CULTURAS, TRADIÇÕES E RESISTÊNCIAS NO SERTÃO SERGIPANO - I


*Rangel Alves da Costa


Com o passar dos anos, as raízes culturais de um povo tendem a esmorecer, principalmente quando as novas gerações já não se interessam mais pelas tradições, pelos costumes e rituais de seus antepassados. Os mais jovens, envoltos que vivem perante as chamas e tentações dos modismos, passam a simplesmente relegar ao esquecimento aquilo que sua família ou sua comunidade sempre valorizou.
Dificilmente um jovem vai ser encontrado talhando madeira para construir um cavaquinho como seu pai e seu avô faziam no passado. Dificilmente uma jovem vai pedir a sua mãe ou parentes que lhe ensinem a rodar como rodam as pastorinhas. Nem ciranda debaixo da lua nem cantiga de roda se avista mais. Será uma raridade encontrar alguém da juventude preservando de corpo e alma os velhos folguedos e as antigas tradições. A situação só muda quando está no próprio sangue familiar o senso da preservação ou quando o jovem sente que participando de grupo folclórico estará alçado à condição de artista.

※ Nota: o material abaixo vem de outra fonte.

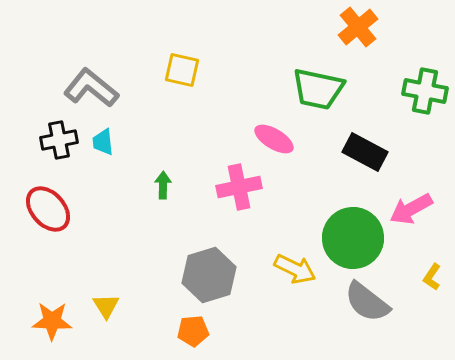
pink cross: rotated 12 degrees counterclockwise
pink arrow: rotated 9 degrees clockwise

Mas nem tudo está perdido. Pelo contrário, tudo ainda está garantido, não com a força que se esperaria, mas com a semeadura suficiente para a preservação. E assim por que as culturas, as manifestações folclóricas, os folguedos e outras tradições, ainda estão presentes por todo o sertão sergipano. E o mais impressionante que muito mais nas povoações e nos lugarejos mais afastados que mesmo nos centros urbanos. De repente, dos escondidos sertanejos vão aparecendo os reisados, os pastoris, as autênticas quadrilhas juninas, os xaxados, os sambas quebrados no miudinho do pé.
Da povoação ribeirinha de Bonsucesso, às margens do Rio São Francisco, no município sertanejo de Poço Redondo, chega a Cavalhada Mirim (cavalos de pau com cabeças de cavalos feitas de garrafas pet), o Reisado, o São Gonçalo e o Pastoril. Da região do Quilombo Serra da Guia, no mesmo município, Dona Zefa da Guia (parteira e rezadeira por excelência) traz o seu Samba-de-coco. De outras povoações locais vão surgindo grupos folclóricos com suas danças, seus batuques, suas enfeitadas encenações.
Pela cidade já passaram a cavalgada e a apresentação da cavalhada. Cortejos azuis e encarnados, lanças com fitas, cavalos e cavaleiros em disputa. Mas não há vencedor senão a cultura local e a população que ávida e prazerosamente assiste e aplaude cada acerto na argola e cada lança colocada ao umbro daquele convidado a colocar uma nota de dinheiro como premiação. Avista-se em deslumbramento, mas nada de novo naquele chão. Ainda continuam famosos os antigos cavalheiros de imponência sem igual, fossem representando cristãos ou mouros, mais parecendo príncipes em cima de seus portentosos e enfeitados cavalos.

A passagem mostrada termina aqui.